Cleanness is more a collection of interrelated short stories than a plot-driven novel. Each chapter (story) is told in the same voice, the same point of view, but each story could stand alone. There is no plot to speak of, but that doesn’t mean it’s a dud as a novel. Each chapter is compelling in its own right; you don’t know where the whole thing is going until the end. At the end, we get a sense of completeness, of wholeness.

The narrator of  Cleanness is gay but, since he lives in a former communist country that is not particularly welcoming to the gay way of life, he mostly is “closeted,” adhering, as a teacher of high school students, to a code of ethics. He never touches, or becomes too familiar with, any of his male students, no matter how much he might want to. In one chapter near the end of the book he and two of his male students go out drinking in clubs to celebrate his leaving; he is attracted to the older of the two boys, who is about eighteen (and the feeling seems to be reciprocated), but it never goes any farther than dancing together and flirting.

The narrator never mentions his age, but we assume he is in his thirties. He is not a particularly happy man. He alludes to, obliquely, an unhappy childhood that has left him scarred. We get the sense that he’s teaching school in Bulgaria to escape an unhappy life. He says he likes living abroad, so he is in a way a disaffected American. He has a “boyfriend,” known only as “R,” who is younger and from Portugal. He and R. are in love, the narrator says, but it’s a love that’s not going to work out, we see, because R. is young, unsettled, and doesn’t seem to know what he wants.

A couple of the chapters are intensely sexual. In one, the narrator (in trying to recover from a broken heart) has an encounter with an older man he has met on the Internet. The older man is frightening because he is a sadist who likes to inflict pain on his sexual partners. This episode ends up being repellent and distasteful. In another episode, the narrator meets a man who recognizes no limits when it comes to sex. He doesn’t care if his sexual partners are “old and ugly.” He doesn’t care if he gets sick; he only lives for the moment and wants only to be “used.” (This is a not a book I’d recommend to my ninety-year-old mother.)

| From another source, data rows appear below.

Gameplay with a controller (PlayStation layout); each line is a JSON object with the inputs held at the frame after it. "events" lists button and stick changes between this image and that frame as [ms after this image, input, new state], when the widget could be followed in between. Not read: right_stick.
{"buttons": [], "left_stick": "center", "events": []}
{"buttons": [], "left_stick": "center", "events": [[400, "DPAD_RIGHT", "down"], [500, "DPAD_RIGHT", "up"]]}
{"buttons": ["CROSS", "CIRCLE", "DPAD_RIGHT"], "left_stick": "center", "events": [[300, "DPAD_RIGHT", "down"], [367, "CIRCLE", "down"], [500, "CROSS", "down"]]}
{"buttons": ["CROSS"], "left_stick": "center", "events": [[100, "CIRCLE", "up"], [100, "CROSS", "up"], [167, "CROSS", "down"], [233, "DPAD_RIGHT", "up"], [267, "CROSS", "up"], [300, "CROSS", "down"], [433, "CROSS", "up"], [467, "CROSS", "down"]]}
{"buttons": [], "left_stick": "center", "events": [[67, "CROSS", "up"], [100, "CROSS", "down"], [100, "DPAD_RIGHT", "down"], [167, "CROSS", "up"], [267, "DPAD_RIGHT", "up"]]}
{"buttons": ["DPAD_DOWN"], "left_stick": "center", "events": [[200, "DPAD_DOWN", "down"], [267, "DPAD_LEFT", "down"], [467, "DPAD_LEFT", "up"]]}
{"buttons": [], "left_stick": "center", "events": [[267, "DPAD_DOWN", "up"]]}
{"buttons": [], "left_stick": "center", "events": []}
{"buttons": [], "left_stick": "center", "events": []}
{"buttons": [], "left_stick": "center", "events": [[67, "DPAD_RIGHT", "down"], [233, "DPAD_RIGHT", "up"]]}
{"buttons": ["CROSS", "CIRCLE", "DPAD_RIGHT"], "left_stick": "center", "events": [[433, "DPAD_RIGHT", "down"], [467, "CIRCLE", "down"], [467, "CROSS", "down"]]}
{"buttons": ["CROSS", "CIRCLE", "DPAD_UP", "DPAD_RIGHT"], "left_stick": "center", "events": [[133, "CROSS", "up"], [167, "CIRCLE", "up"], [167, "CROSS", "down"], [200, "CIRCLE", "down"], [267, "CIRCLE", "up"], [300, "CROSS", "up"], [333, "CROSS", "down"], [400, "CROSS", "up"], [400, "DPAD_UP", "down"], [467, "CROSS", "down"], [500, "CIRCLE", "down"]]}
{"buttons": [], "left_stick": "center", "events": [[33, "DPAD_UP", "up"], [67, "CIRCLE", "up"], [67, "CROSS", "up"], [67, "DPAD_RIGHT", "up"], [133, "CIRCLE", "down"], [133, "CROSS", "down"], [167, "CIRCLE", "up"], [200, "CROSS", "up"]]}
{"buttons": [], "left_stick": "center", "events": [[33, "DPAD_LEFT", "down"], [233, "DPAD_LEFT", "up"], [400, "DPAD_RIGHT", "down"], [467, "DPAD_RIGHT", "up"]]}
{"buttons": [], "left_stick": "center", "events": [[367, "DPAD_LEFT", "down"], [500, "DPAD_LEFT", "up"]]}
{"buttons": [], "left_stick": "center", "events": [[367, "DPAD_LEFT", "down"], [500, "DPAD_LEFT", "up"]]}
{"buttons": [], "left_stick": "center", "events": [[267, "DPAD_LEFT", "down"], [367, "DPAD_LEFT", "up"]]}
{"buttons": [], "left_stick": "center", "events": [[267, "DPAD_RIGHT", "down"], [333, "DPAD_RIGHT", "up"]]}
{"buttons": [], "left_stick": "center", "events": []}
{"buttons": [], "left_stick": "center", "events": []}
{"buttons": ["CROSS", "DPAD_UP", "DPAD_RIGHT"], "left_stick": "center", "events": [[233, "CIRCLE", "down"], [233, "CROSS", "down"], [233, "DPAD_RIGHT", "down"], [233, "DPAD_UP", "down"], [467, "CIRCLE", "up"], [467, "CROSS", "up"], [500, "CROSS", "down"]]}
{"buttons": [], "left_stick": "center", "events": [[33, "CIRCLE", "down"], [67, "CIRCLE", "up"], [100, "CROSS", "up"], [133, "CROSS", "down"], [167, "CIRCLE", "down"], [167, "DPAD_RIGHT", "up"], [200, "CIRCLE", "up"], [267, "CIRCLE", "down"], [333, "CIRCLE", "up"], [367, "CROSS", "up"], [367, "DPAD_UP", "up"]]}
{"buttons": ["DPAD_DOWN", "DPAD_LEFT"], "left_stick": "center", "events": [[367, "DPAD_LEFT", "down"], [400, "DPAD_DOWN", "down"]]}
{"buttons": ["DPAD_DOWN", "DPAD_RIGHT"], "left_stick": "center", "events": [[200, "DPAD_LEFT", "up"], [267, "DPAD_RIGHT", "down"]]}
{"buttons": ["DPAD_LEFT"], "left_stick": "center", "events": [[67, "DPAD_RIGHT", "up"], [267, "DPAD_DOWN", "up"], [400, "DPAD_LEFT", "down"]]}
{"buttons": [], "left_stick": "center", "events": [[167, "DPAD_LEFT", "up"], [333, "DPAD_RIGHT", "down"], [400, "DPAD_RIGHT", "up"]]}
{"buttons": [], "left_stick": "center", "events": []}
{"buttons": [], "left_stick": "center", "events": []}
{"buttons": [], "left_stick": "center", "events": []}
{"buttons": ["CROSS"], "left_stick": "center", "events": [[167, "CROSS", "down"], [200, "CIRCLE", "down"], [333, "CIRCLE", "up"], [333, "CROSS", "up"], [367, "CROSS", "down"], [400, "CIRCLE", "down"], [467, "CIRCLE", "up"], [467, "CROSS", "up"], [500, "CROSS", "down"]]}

Garth Greenwell’s previous novel, published in 2016, is What Belongs to You, which is also about an American man teaching high school in Sofia, Bulgaria. It also is told in the first-person point of view. The narrator, it seems, in both novels is the same. Cleanness if not exactly a continuation or a sequel to What Belongs to You, but the two books are enough alike to make a matched pair. For my money, the first book is the stronger of the two. It will be interesting to see what Garth Greenwell does for his next novel. Will he set it in Sofia, Bulgaria again, or some other highly unusual, foreign locale?